I almost gave up before we made $50,000 in one month

Nine years ago, me and some friends decided to launch an ecommerce company. We called it Bourbon & Boots, we sold (mostly) handmade products from the southeastern part of the US. Think handmade pocket knives and hand-stamped jewelry.


Handmade Knife
Y'all Necklace




When we launched, we built a very simple process: 

Facebook ad to acquire email address-> 

Put one great product on the site everyday -> 

Send email everyday with the newest product release ->


We designed our process this way out of necessity. There were only 5 of us working on this in our spare time. We all had full time consulting gigs that paid our bills. We wanted to make sure that we had a process we could handle in 10 hours a week.


None of us realized it at the time, but by creating such a simple process we had set ourselves up for success. 


When we sent our first email we had around 500 email addresses and had 3 purchases that day. The second day we sent our email we had 502 email addresses and had 1 purchase. The third day we sent our email we had 501 email addresses and had 1 purchase. The 45th day we sent out our email we had 3,349 email addresses and had 11 purchases. The 78th day we sent out our email we had 5,602 email addresses and had 9 purchases.

We followed the process. We were making headway and we were marginally profitable. But we were getting slightly burned out. Not the rocket ship story we had told ourselves.

The process for sourcing products and getting them photographed and listed on the site was tedious. Getting vendors on the phone was hard, getting them to send us product samples was hard, getting them to agree to our terms was even harder.

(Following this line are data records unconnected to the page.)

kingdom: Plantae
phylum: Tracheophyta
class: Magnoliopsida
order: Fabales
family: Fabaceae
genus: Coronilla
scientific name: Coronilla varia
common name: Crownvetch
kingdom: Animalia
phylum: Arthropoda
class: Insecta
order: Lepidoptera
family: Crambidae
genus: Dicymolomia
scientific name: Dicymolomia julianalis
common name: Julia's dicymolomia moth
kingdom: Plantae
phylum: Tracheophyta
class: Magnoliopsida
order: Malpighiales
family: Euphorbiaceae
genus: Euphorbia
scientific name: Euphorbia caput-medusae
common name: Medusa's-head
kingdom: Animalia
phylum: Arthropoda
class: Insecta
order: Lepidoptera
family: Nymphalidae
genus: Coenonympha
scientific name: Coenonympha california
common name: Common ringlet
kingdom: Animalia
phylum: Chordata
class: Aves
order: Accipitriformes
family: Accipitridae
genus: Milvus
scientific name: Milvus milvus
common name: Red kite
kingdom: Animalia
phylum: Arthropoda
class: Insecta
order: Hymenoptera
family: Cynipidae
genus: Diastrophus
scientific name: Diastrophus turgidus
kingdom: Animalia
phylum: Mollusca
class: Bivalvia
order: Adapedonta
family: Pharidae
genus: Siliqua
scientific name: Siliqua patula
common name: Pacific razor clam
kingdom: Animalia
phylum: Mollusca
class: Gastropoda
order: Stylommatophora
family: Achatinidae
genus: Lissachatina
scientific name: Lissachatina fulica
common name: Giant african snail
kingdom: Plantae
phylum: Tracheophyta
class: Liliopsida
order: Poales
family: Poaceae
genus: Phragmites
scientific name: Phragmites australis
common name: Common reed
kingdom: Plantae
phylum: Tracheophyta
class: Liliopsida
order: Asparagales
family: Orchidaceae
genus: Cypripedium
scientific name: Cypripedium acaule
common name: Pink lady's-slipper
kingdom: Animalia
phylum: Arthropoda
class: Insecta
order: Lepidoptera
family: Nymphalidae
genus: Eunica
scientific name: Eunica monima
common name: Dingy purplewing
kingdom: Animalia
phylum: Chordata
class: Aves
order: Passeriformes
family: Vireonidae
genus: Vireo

I was tired and getting distracted by other shiny things and so were my partners. All of our consulting work was suffering. We began to lose faith and began to talk about how and when to wind the project down. We all felt like this was a project that was fun and we learned a lot but time to cut bait. (We also had bad margins, but that's a story for another day)

Our expectations were really high. We thought this project would spin off enough money for us all to get enough to be meaningful and some point be able to transition us into full time on it. We thought it would happen faster. We were quitters- we wanted the easy way.


Then IT happened. 


On a Monday morning we sent out the usual email to our roughly 5,500-6,000 email list, and then we had a flurry of sales- 10 in the first 30 minutes- that was good. Then it kept happening, another flurry of 10 sales, then 20, then 50. That was on the first day. We thought it wouldn't last, then we sold 45 the next day. By the end of the week we had sales of $10,000 and then $50,000 at the end of the month. 

The feeling of this success was incredible. At the time it seemed like magic, and all the memories  of hard work just melted away.

By the end of that year we had built a PROFITABLE business that did $489,000 in sales.

The process worked, we just wanted a shortcut. What we didn't realize was that our process WAS the shortcut we needed. 



Finding a group of people who were aligned with our message and then building trust with them over time by giving them high quality content on a consistent basis we had built the best process to create a high value ecommerce store.


It took me another four years (and countless amounts of money) to learn this lesson.